### WORK ITEM
Every line below needs to be transcribed without alteration, and no image may be carried over.

┌─ INPUT MATERIAL

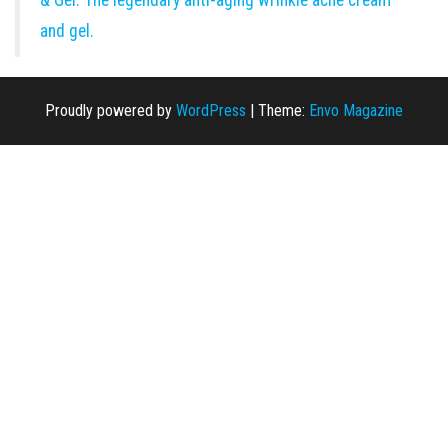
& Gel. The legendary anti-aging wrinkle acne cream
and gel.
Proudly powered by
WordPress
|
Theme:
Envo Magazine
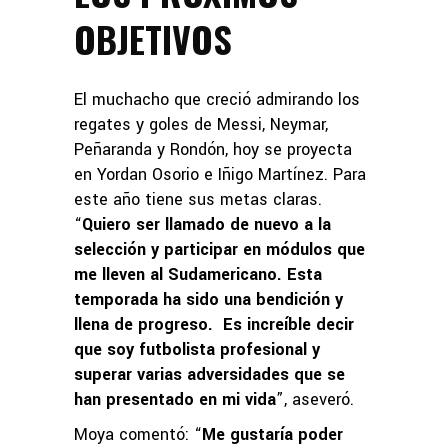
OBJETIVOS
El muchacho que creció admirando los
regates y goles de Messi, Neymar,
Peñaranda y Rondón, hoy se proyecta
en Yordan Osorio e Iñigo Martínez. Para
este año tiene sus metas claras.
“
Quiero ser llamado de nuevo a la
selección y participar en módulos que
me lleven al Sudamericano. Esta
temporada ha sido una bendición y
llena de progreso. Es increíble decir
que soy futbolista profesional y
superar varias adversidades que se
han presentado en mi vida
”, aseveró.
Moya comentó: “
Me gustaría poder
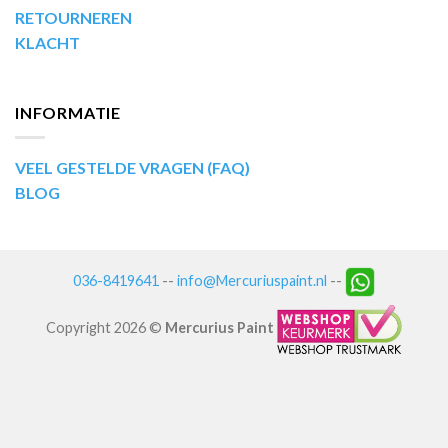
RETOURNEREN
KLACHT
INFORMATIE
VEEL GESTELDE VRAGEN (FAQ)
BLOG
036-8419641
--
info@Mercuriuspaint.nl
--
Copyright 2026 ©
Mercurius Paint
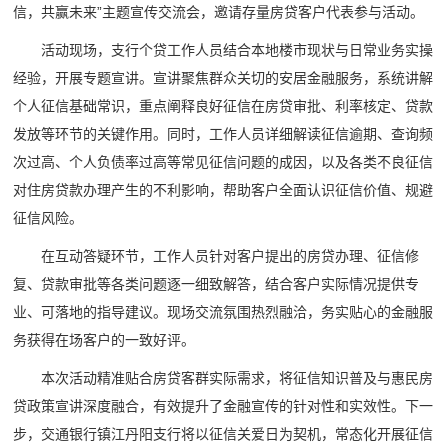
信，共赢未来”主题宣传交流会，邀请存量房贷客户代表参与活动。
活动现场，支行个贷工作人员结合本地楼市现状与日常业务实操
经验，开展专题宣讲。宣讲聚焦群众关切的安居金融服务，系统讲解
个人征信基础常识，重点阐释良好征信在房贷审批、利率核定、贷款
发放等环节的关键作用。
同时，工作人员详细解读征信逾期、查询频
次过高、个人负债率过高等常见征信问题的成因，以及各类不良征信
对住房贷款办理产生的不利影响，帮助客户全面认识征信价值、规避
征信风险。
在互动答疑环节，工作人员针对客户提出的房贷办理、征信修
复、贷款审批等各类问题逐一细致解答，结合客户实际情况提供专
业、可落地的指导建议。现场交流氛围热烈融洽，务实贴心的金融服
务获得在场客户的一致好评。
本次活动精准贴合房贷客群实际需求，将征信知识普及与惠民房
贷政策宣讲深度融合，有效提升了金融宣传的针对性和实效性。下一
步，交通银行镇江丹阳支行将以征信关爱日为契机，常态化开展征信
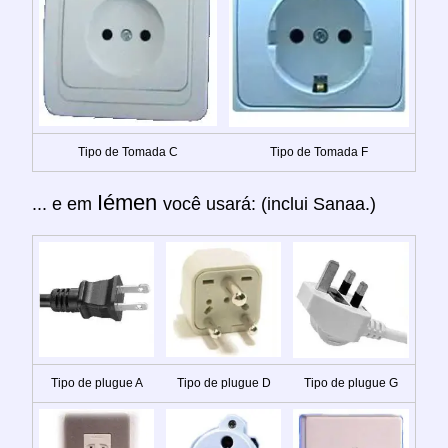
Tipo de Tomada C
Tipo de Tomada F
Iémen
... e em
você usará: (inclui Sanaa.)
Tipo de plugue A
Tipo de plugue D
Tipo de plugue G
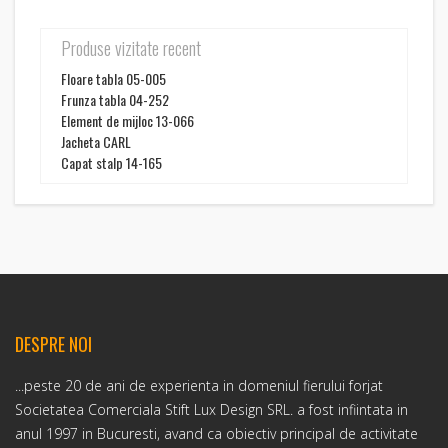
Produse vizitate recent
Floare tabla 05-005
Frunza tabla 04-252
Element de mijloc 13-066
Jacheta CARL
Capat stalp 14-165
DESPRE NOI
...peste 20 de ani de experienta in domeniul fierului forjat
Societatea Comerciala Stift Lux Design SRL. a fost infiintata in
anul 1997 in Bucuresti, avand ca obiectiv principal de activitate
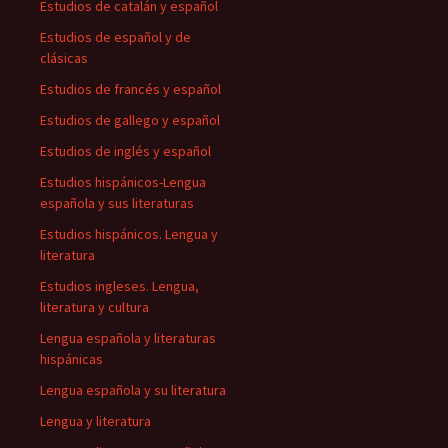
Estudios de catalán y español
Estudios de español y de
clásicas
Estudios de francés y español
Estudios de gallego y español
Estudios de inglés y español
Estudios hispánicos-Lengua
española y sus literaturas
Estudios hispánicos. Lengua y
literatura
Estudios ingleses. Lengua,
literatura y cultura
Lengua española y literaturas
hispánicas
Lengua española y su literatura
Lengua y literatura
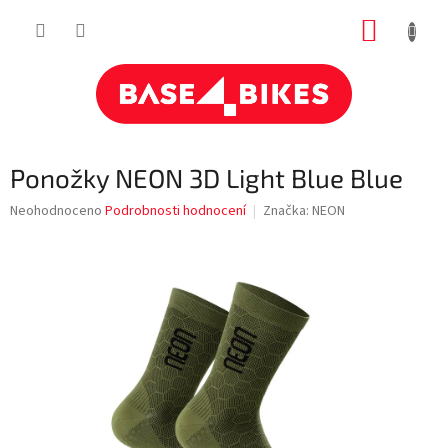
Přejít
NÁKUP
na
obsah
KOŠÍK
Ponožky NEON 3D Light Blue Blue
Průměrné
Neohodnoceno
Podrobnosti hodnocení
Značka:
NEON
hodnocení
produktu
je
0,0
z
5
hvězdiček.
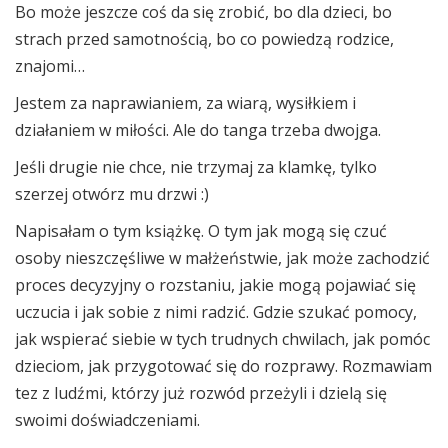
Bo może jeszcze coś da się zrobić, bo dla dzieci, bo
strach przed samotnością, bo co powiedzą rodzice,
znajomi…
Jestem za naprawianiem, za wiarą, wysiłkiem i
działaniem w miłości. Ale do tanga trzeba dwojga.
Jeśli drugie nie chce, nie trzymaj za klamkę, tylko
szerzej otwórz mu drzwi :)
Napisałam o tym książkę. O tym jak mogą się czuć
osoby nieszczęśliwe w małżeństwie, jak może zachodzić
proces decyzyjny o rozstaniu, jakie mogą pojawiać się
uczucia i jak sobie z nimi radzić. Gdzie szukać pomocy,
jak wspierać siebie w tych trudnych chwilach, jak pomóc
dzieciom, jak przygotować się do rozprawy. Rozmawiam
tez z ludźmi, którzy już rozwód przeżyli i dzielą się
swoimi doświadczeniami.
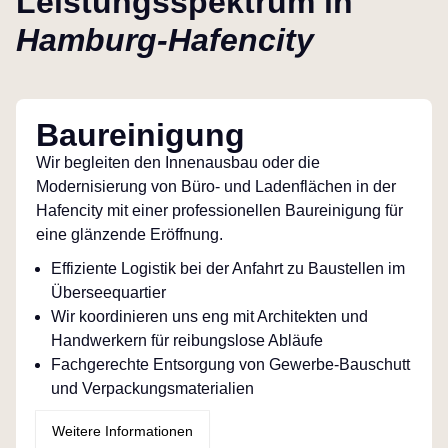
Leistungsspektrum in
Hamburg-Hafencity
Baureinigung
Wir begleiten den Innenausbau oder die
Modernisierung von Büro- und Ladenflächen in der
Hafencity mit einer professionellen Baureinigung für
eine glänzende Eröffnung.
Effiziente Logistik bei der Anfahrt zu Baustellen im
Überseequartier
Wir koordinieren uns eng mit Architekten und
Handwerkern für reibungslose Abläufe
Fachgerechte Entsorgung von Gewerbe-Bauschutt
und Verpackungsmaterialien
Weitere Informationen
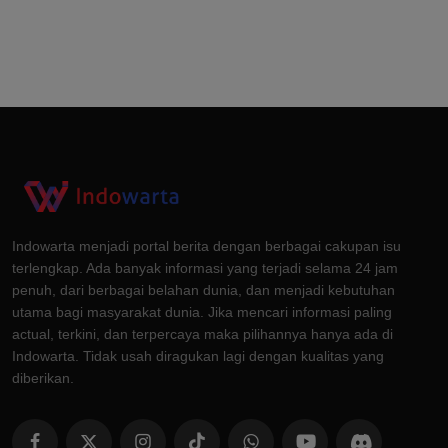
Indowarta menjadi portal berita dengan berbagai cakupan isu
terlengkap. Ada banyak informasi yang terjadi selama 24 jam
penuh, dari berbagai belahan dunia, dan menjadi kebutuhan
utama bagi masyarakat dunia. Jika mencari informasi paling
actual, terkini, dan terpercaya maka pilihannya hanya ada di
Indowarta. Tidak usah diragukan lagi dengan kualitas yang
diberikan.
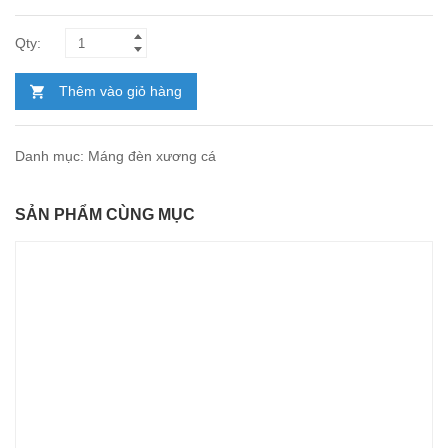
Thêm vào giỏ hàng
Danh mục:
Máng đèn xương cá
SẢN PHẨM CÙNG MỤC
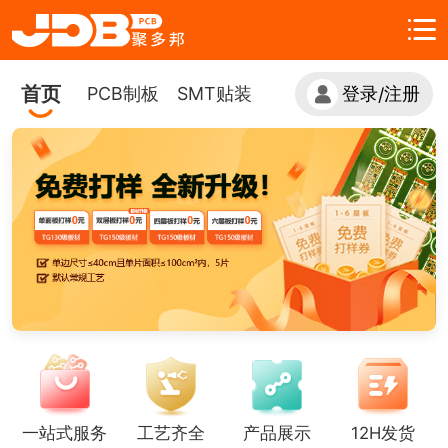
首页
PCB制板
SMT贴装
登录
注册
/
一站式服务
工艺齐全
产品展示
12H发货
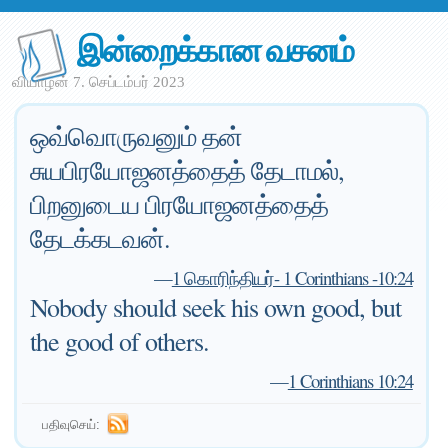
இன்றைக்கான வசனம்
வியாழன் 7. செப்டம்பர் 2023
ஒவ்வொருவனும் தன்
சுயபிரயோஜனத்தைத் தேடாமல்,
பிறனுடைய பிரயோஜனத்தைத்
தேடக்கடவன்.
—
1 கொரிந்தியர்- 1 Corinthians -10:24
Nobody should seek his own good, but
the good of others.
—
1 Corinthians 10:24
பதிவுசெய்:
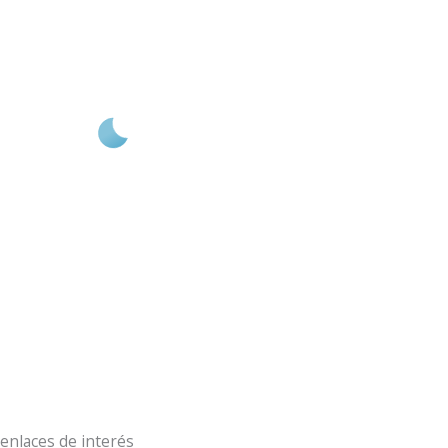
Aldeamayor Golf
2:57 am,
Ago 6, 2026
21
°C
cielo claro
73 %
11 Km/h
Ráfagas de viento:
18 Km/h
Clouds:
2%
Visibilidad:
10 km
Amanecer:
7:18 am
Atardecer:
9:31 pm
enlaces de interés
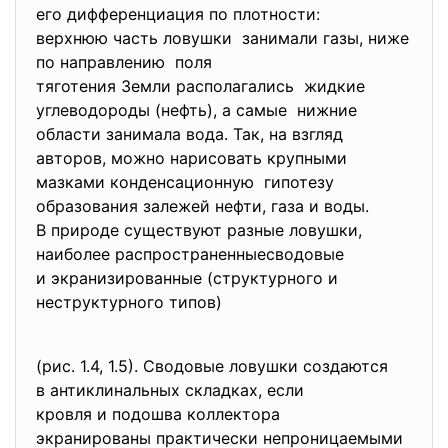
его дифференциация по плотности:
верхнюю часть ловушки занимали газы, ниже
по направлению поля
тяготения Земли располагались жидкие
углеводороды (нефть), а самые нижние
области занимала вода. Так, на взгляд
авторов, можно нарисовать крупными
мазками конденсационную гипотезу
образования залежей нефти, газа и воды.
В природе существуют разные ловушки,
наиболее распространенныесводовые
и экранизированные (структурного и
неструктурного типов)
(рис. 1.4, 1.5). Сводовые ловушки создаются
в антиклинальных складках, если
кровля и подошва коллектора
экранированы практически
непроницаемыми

└─

### FINISHED EXERCISE
& Gel. The legendary anti-aging wrinkle acne cream
and gel.
Proudly powered by
WordPress
|
Theme:
Envo Magazine
OBJETIVOS
El muchacho que creció admirando los
regates y goles de Messi, Neymar,
Peñaranda y Rondón, hoy se proyecta
en Yordan Osorio e Iñigo Martínez. Para
este año tiene sus metas claras.
“
Quiero ser llamado de nuevo a la
selección y participar en módulos que
me lleven al Sudamericano. Esta
temporada ha sido una bendición y
llena de progreso. Es increíble decir
que soy futbolista profesional y
superar varias adversidades que se
han presentado en mi vida
”, aseveró.
Moya comentó: “
Me gustaría poder
RETOURNEREN
KLACHT
INFORMATIE
VEEL GESTELDE VRAGEN (FAQ)
BLOG
036-8419641
--
info@Mercuriuspaint.nl
--
Copyright 2026 ©
Mercurius Paint
信，共赢未来”主题宣传交流会，邀请存量房贷客户代表参与活动。
活动现场，支行个贷工作人员结合本地楼市现状与日常业务实操
经验，开展专题宣讲。宣讲聚焦群众关切的安居金融服务，系统讲解
个人征信基础常识，重点阐释良好征信在房贷审批、利率核定、贷款
发放等环节的关键作用。
同时，工作人员详细解读征信逾期、查询频
次过高、个人负债率过高等常见征信问题的成因，以及各类不良征信
对住房贷款办理产生的不利影响，帮助客户全面认识征信价值、规避
征信风险。
在互动答疑环节，工作人员针对客户提出的房贷办理、征信修
复、贷款审批等各类问题逐一细致解答，结合客户实际情况提供专
业、可落地的指导建议。现场交流氛围热烈融洽，务实贴心的金融服
务获得在场客户的一致好评。
本次活动精准贴合房贷客群实际需求，将征信知识普及与惠民房
贷政策宣讲深度融合，有效提升了金融宣传的针对性和实效性。下一
步，交通银行镇江丹阳支行将以征信关爱日为契机，常态化开展征信
Tipo de Tomada C
Tipo de Tomada F
Iémen
... e em
você usará: (inclui Sanaa.)
Tipo de plugue A
Tipo de plugue D
Tipo de plugue G
Produse vizitate recent
Floare tabla 05-005
Frunza tabla 04-252
Element de mijloc 13-066
Jacheta CARL
Capat stalp 14-165
DESPRE NOI
...peste 20 de ani de experienta in domeniul fierului forjat
Societatea Comerciala Stift Lux Design SRL. a fost infiintata in
anul 1997 in Bucuresti, avand ca obiectiv principal de activitate
Estudios de catalán y español
Estudios de español y de
clásicas
Estudios de francés y español
Estudios de gallego y español
Estudios de inglés y español
Estudios hispánicos-Lengua
española y sus literaturas
Estudios hispánicos. Lengua y
literatura
Estudios ingleses. Lengua,
literatura y cultura
Lengua española y literaturas
hispánicas
Lengua española y su literatura
Lengua y literatura
Přejít
NÁKUP
na
obsah
KOŠÍK
Ponožky NEON 3D Light Blue Blue
Průměrné
Neohodnoceno
Podrobnosti hodnocení
Značka:
NEON
hodnocení
produktu
je
0,0
z
5
hvězdiček.
Bo może jeszcze coś da się zrobić, bo dla dzieci, bo
strach przed samotnością, bo co powiedzą rodzice,
znajomi…
Jestem za naprawianiem, za wiarą, wysiłkiem i
działaniem w miłości. Ale do tanga trzeba dwojga.
Jeśli drugie nie chce, nie trzymaj za klamkę, tylko
szerzej otwórz mu drzwi :)
Napisałam o tym książkę. O tym jak mogą się czuć
osoby nieszczęśliwe w małżeństwie, jak może zachodzić
proces decyzyjny o rozstaniu, jakie mogą pojawiać się
uczucia i jak sobie z nimi radzić. Gdzie szukać pomocy,
jak wspierać siebie w tych trudnych chwilach, jak pomóc
dzieciom, jak przygotować się do rozprawy. Rozmawiam
tez z ludźmi, którzy już rozwód przeżyli i dzielą się
swoimi doświadczeniami.
Leistungsspektrum in
Hamburg-Hafencity
Baureinigung
Wir begleiten den Innenausbau oder die
Modernisierung von Büro- und Ladenflächen in der
Hafencity mit einer professionellen Baureinigung für
eine glänzende Eröffnung.
Effiziente Logistik bei der Anfahrt zu Baustellen im
Überseequartier
Wir koordinieren uns eng mit Architekten und
Handwerkern für reibungslose Abläufe
Fachgerechte Entsorgung von Gewerbe-Bauschutt
und Verpackungsmaterialien
Weitere Informationen
Indowarta menjadi portal berita dengan berbagai cakupan isu
terlengkap. Ada banyak informasi yang terjadi selama 24 jam
penuh, dari berbagai belahan dunia, dan menjadi kebutuhan
utama bagi masyarakat dunia. Jika mencari informasi paling
actual, terkini, dan terpercaya maka pilihannya hanya ada di
Indowarta. Tidak usah diragukan lagi dengan kualitas yang
diberikan.
Thêm vào giỏ hàng
Danh mục:
Máng đèn xương cá
SẢN PHẨM CÙNG MỤC
首页
PCB制板
SMT贴装
登录
注册
/
一站式服务
工艺齐全
产品展示
12H发货
இன்றைக்கான வசனம்
வியாழன் 7. செப்டம்பர் 2023
ஒவ்வொருவனும் தன்
சுயபிரயோஜனத்தைத் தேடாமல்,
பிறனுடைய பிரயோஜனத்தைத்
தேடக்கடவன்.
—
1 கொரிந்தியர்- 1 Corinthians -10:24
Nobody should seek his own good, but
the good of others.
—
1 Corinthians 10:24
பதிவுசெய்:
Aldeamayor Golf
2:57 am,
Ago 6, 2026
21
°C
cielo claro
73 %
11 Km/h
Ráfagas de viento:
18 Km/h
Clouds:
2%
Visibilidad:
10 km
Amanecer:
7:18 am
Atardecer:
9:31 pm
enlaces de interés
его дифференциация по плотности:
верхнюю часть ловушки занимали газы, ниже
по направлению поля
тяготения Земли располагались жидкие
углеводороды (нефть), а самые нижние
области занимала вода. Так, на взгляд
авторов, можно нарисовать крупными
мазками конденсационную гипотезу
образования залежей нефти, газа и воды.
В природе существуют разные ловушки,
наиболее распространенныесводовые
и экранизированные (структурного и
неструктурного типов)
(рис. 1.4, 1.5). Сводовые ловушки создаются
в антиклинальных складках, если
кровля и подошва коллектора
экранированы практически
непроницаемыми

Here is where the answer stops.